-- Opening Marker --

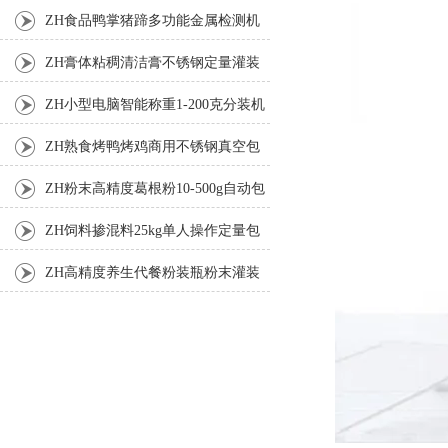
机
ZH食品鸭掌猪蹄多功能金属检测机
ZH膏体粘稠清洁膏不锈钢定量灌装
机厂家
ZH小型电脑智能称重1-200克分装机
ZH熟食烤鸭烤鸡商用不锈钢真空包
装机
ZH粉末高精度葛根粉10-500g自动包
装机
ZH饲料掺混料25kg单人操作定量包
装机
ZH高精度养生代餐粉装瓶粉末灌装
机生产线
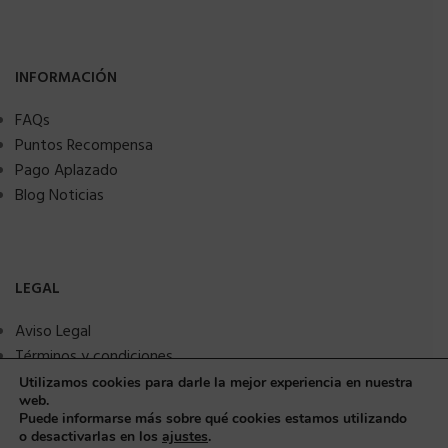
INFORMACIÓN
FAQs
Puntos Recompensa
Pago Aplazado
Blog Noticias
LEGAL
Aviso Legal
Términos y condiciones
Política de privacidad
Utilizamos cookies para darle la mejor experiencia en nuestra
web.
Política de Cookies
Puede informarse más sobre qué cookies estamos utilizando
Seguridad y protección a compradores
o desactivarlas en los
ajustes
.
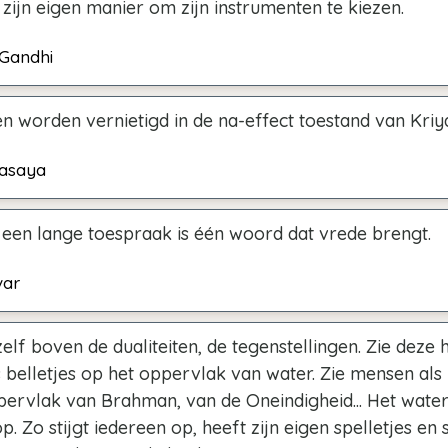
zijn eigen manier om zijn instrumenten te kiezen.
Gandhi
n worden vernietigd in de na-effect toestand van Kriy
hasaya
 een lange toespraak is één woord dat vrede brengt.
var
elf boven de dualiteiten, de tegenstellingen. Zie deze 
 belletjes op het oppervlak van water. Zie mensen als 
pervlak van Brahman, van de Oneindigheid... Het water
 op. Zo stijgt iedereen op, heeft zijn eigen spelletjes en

-- Closing Marker --

Required work:
Copy every line of text in the data above character for character, in the same order, and leave the pictures out.

Solution:
机
ZH食品鸭掌猪蹄多功能金属检测机
ZH膏体粘稠清洁膏不锈钢定量灌装
机厂家
ZH小型电脑智能称重1-200克分装机
ZH熟食烤鸭烤鸡商用不锈钢真空包
装机
ZH粉末高精度葛根粉10-500g自动包
装机
ZH饲料掺混料25kg单人操作定量包
装机
ZH高精度养生代餐粉装瓶粉末灌装
机生产线
INFORMACIÓN
FAQs
Puntos Recompensa
Pago Aplazado
Blog Noticias
LEGAL
Aviso Legal
Términos y condiciones
Política de privacidad
Utilizamos cookies para darle la mejor experiencia en nuestra
web.
Política de Cookies
Puede informarse más sobre qué cookies estamos utilizando
Seguridad y protección a compradores
o desactivarlas en los
ajustes
.
zijn eigen manier om zijn instrumenten te kiezen.
Gandhi
n worden vernietigd in de na-effect toestand van Kriy
hasaya
 een lange toespraak is één woord dat vrede brengt.
var
elf boven de dualiteiten, de tegenstellingen. Zie deze 
 belletjes op het oppervlak van water. Zie mensen als 
pervlak van Brahman, van de Oneindigheid... Het water
 op. Zo stijgt iedereen op, heeft zijn eigen spelletjes en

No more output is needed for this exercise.